EXERCISE INSTRUCTIONS:
Can you rewrite all of the rows below, replacing "pose" with "camera" and leaving everything else unchanged?

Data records
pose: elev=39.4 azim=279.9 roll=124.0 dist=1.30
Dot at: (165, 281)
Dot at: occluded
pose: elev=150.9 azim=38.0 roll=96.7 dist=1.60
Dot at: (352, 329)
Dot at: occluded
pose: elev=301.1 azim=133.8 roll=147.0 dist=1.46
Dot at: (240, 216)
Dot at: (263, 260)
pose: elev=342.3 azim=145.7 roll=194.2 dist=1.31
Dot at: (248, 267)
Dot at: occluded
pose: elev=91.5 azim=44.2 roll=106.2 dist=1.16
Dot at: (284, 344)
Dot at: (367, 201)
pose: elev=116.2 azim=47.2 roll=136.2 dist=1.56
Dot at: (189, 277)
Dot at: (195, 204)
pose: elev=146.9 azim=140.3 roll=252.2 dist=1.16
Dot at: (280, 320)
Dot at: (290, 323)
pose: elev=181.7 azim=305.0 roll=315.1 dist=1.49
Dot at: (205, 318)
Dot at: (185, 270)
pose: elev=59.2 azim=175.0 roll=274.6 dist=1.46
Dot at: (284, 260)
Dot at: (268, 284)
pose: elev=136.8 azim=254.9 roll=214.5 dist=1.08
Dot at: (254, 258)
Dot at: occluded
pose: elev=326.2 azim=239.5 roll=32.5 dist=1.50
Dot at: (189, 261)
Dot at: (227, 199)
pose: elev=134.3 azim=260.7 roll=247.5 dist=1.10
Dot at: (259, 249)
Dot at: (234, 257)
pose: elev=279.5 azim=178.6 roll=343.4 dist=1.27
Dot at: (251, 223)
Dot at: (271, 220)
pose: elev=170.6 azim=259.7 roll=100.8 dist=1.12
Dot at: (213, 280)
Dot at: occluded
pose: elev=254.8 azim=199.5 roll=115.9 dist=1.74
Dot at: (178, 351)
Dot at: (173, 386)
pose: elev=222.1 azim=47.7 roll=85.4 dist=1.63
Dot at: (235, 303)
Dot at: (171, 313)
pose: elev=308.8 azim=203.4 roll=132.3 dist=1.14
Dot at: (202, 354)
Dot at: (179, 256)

RESPONSE FOR THIS EXERCISE:
camera: elev=39.4 azim=279.9 roll=124.0 dist=1.30
Dot at: (165, 281)
Dot at: occluded
camera: elev=150.9 azim=38.0 roll=96.7 dist=1.60
Dot at: (352, 329)
Dot at: occluded
camera: elev=301.1 azim=133.8 roll=147.0 dist=1.46
Dot at: (240, 216)
Dot at: (263, 260)
camera: elev=342.3 azim=145.7 roll=194.2 dist=1.31
Dot at: (248, 267)
Dot at: occluded
camera: elev=91.5 azim=44.2 roll=106.2 dist=1.16
Dot at: (284, 344)
Dot at: (367, 201)
camera: elev=116.2 azim=47.2 roll=136.2 dist=1.56
Dot at: (189, 277)
Dot at: (195, 204)
camera: elev=146.9 azim=140.3 roll=252.2 dist=1.16
Dot at: (280, 320)
Dot at: (290, 323)
camera: elev=181.7 azim=305.0 roll=315.1 dist=1.49
Dot at: (205, 318)
Dot at: (185, 270)
camera: elev=59.2 azim=175.0 roll=274.6 dist=1.46
Dot at: (284, 260)
Dot at: (268, 284)
camera: elev=136.8 azim=254.9 roll=214.5 dist=1.08
Dot at: (254, 258)
Dot at: occluded
camera: elev=326.2 azim=239.5 roll=32.5 dist=1.50
Dot at: (189, 261)
Dot at: (227, 199)
camera: elev=134.3 azim=260.7 roll=247.5 dist=1.10
Dot at: (259, 249)
Dot at: (234, 257)
camera: elev=279.5 azim=178.6 roll=343.4 dist=1.27
Dot at: (251, 223)
Dot at: (271, 220)
camera: elev=170.6 azim=259.7 roll=100.8 dist=1.12
Dot at: (213, 280)
Dot at: occluded
camera: elev=254.8 azim=199.5 roll=115.9 dist=1.74
Dot at: (178, 351)
Dot at: (173, 386)
camera: elev=222.1 azim=47.7 roll=85.4 dist=1.63
Dot at: (235, 303)
Dot at: (171, 313)
camera: elev=308.8 azim=203.4 roll=132.3 dist=1.14
Dot at: (202, 354)
Dot at: (179, 256)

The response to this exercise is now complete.